Single Transformer Block for FT-Transformer — nn_ft_transformer

A transformer block consisting of a multi-head self-attention mechanism followed by a feed-forward network.

This is used in LearnerTorchFTTransformer.

Usage

nn_ft_transformer_block(
  d_token,
  attention_n_heads,
  attention_dropout,
  attention_initialization,
  ffn_d_hidden = NULL,
  ffn_d_hidden_multiplier = NULL,
  ffn_dropout,
  ffn_activation,
  residual_dropout,
  prenormalization,
  is_first_layer,
  attention_normalization,
  ffn_normalization,
  query_idx = NULL,
  attention_bias,
  ffn_bias_first,
  ffn_bias_second
)

Arguments

d_token: (integer(1))
The dimension of the embedding.
attention_n_heads: (integer(1))
Number of attention heads.
attention_dropout: (numeric(1))
Dropout probability in the attention mechanism.
attention_initialization: (character(1))
Initialization method for attention weights.

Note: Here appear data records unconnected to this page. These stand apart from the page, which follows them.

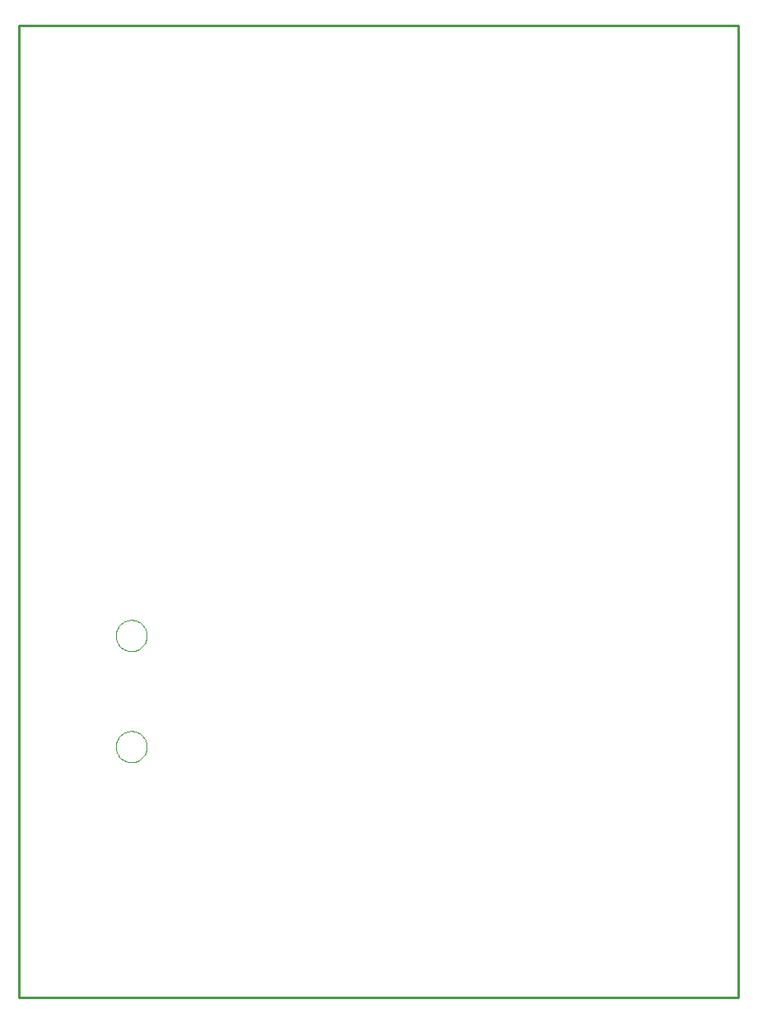
<source format=gko>
G75*
G70*
%OFA0B0*%
%FSLAX24Y24*%
%IPPOS*%
%LPD*%
%AMOC8*
5,1,8,0,0,1.08239X$1,22.5*
%
%ADD10C,0.0100*%
%ADD11C,0.0000*%
D10*
X007769Y005427D02*
X036903Y005427D01*
X036903Y044797D01*
X007769Y044797D01*
X007769Y005427D01*
D11*
X011677Y015582D02*
X011679Y015632D01*
X011685Y015682D01*
X011695Y015731D01*
X011709Y015779D01*
X011726Y015826D01*
X011747Y015871D01*
X011772Y015915D01*
X011800Y015956D01*
X011832Y015995D01*
X011866Y016032D01*
X011903Y016066D01*
X011943Y016096D01*
X011985Y016123D01*
X012029Y016147D01*
X012075Y016168D01*
X012122Y016184D01*
X012170Y016197D01*
X012220Y016206D01*
X012269Y016211D01*
X012320Y016212D01*
X012370Y016209D01*
X012419Y016202D01*
X012468Y016191D01*
X012516Y016176D01*
X012562Y016158D01*
X012607Y016136D01*
X012650Y016110D01*
X012691Y016081D01*
X012730Y016049D01*
X012766Y016014D01*
X012798Y015976D01*
X012828Y015936D01*
X012855Y015893D01*
X012878Y015849D01*
X012897Y015803D01*
X012913Y015755D01*
X012925Y015706D01*
X012933Y015657D01*
X012937Y015607D01*
X012937Y015557D01*
X012933Y015507D01*
X012925Y015458D01*
X012913Y015409D01*
X012897Y015361D01*
X012878Y015315D01*
X012855Y015271D01*
X012828Y015228D01*
X012798Y015188D01*
X012766Y015150D01*
X012730Y015115D01*
X012691Y015083D01*
X012650Y015054D01*
X012607Y015028D01*
X012562Y015006D01*
X012516Y014988D01*
X012468Y014973D01*
X012419Y014962D01*
X012370Y014955D01*
X012320Y014952D01*
X012269Y014953D01*
X012220Y014958D01*
X012170Y014967D01*
X012122Y014980D01*
X012075Y014996D01*
X012029Y015017D01*
X011985Y015041D01*
X011943Y015068D01*
X011903Y015098D01*
X011866Y015132D01*
X011832Y015169D01*
X011800Y015208D01*
X011772Y015249D01*
X011747Y015293D01*
X011726Y015338D01*
X011709Y015385D01*
X011695Y015433D01*
X011685Y015482D01*
X011679Y015532D01*
X011677Y015582D01*
X011677Y020082D02*
X011679Y020132D01*
X011685Y020182D01*
X011695Y020231D01*
X011709Y020279D01*
X011726Y020326D01*
X011747Y020371D01*
X011772Y020415D01*
X011800Y020456D01*
X011832Y020495D01*
X011866Y020532D01*
X011903Y020566D01*
X011943Y020596D01*
X011985Y020623D01*
X012029Y020647D01*
X012075Y020668D01*
X012122Y020684D01*
X012170Y020697D01*
X012220Y020706D01*
X012269Y020711D01*
X012320Y020712D01*
X012370Y020709D01*
X012419Y020702D01*
X012468Y020691D01*
X012516Y020676D01*
X012562Y020658D01*
X012607Y020636D01*
X012650Y020610D01*
X012691Y020581D01*
X012730Y020549D01*
X012766Y020514D01*
X012798Y020476D01*
X012828Y020436D01*
X012855Y020393D01*
X012878Y020349D01*
X012897Y020303D01*
X012913Y020255D01*
X012925Y020206D01*
X012933Y020157D01*
X012937Y020107D01*
X012937Y020057D01*
X012933Y020007D01*
X012925Y019958D01*
X012913Y019909D01*
X012897Y019861D01*
X012878Y019815D01*
X012855Y019771D01*
X012828Y019728D01*
X012798Y019688D01*
X012766Y019650D01*
X012730Y019615D01*
X012691Y019583D01*
X012650Y019554D01*
X012607Y019528D01*
X012562Y019506D01*
X012516Y019488D01*
X012468Y019473D01*
X012419Y019462D01*
X012370Y019455D01*
X012320Y019452D01*
X012269Y019453D01*
X012220Y019458D01*
X012170Y019467D01*
X012122Y019480D01*
X012075Y019496D01*
X012029Y019517D01*
X011985Y019541D01*
X011943Y019568D01*
X011903Y019598D01*
X011866Y019632D01*
X011832Y019669D01*
X011800Y019708D01*
X011772Y019749D01*
X011747Y019793D01*
X011726Y019838D01*
X011709Y019885D01*
X011695Y019933D01*
X011685Y019982D01*
X011679Y020032D01*
X011677Y020082D01*
M02*

</source>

Either "kaiming" or "xavier".
ffn_d_hidden: (integer(1))
Hidden dimension of the feed-forward network. Multiplied by 2 if using ReGLU or GeGLU activation.
ffn_d_hidden_multiplier: (numeric(1))
Alternative way to specify the hidden dimension of the feed-forward network as d_token * d_hidden_multiplier. Also multiplied by 2 if using RegLU or GeGLU activation.
ffn_dropout: (numeric(1))
Dropout probability in the feed-forward network.
ffn_activation: (nn_module)
Activation function for the feed-forward network. Default value is nn_reglu.
residual_dropout: (numeric(1))
Dropout probability for residual connections.
prenormalization: (logical(1))
Whether to apply normalization before attention and FFN (TRUE) or after (TRUE).
is_first_layer: (logical(1))
Whether this is the first layer in the transformer stack. Default value is FALSE.
attention_normalization: (nn_module)
Normalization module to use for attention. Default value is nn_layer_norm.
ffn_normalization: (nn_module)
Normalization module to use for the feed-forward network. Default value is nn_layer_norm.
query_idx: (integer() or NULL)
Indices of the tensor to apply attention to. Should not be set manually. If NULL, then attention is applied to the entire tensor. In the last block in a stack of transformers, this is set to -1 so that attention is applied only to the embedding of the CLS token.
attention_bias: (logical(1))
Whether attention has a bias. Default is TRUE
ffn_bias_first: (logical(1))
Whether the first layer in the FFN has a bias. Default is TRUE
ffn_bias_second: (logical(1))
Whether the second layer in the FFN has a bias. Default is TRUE

References

Devlin, Jacob, Chang, Ming-Wei, Lee, Kenton, Toutanova, Kristina (2018). “Bert: Pre-training of deep bidirectional transformers for language understanding.” arXiv preprint arXiv:1810.04805. Gorishniy Y, Rubachev I, Khrulkov V, Babenko A (2021). “Revisiting Deep Learning for Tabular Data.” arXiv, 2106.11959.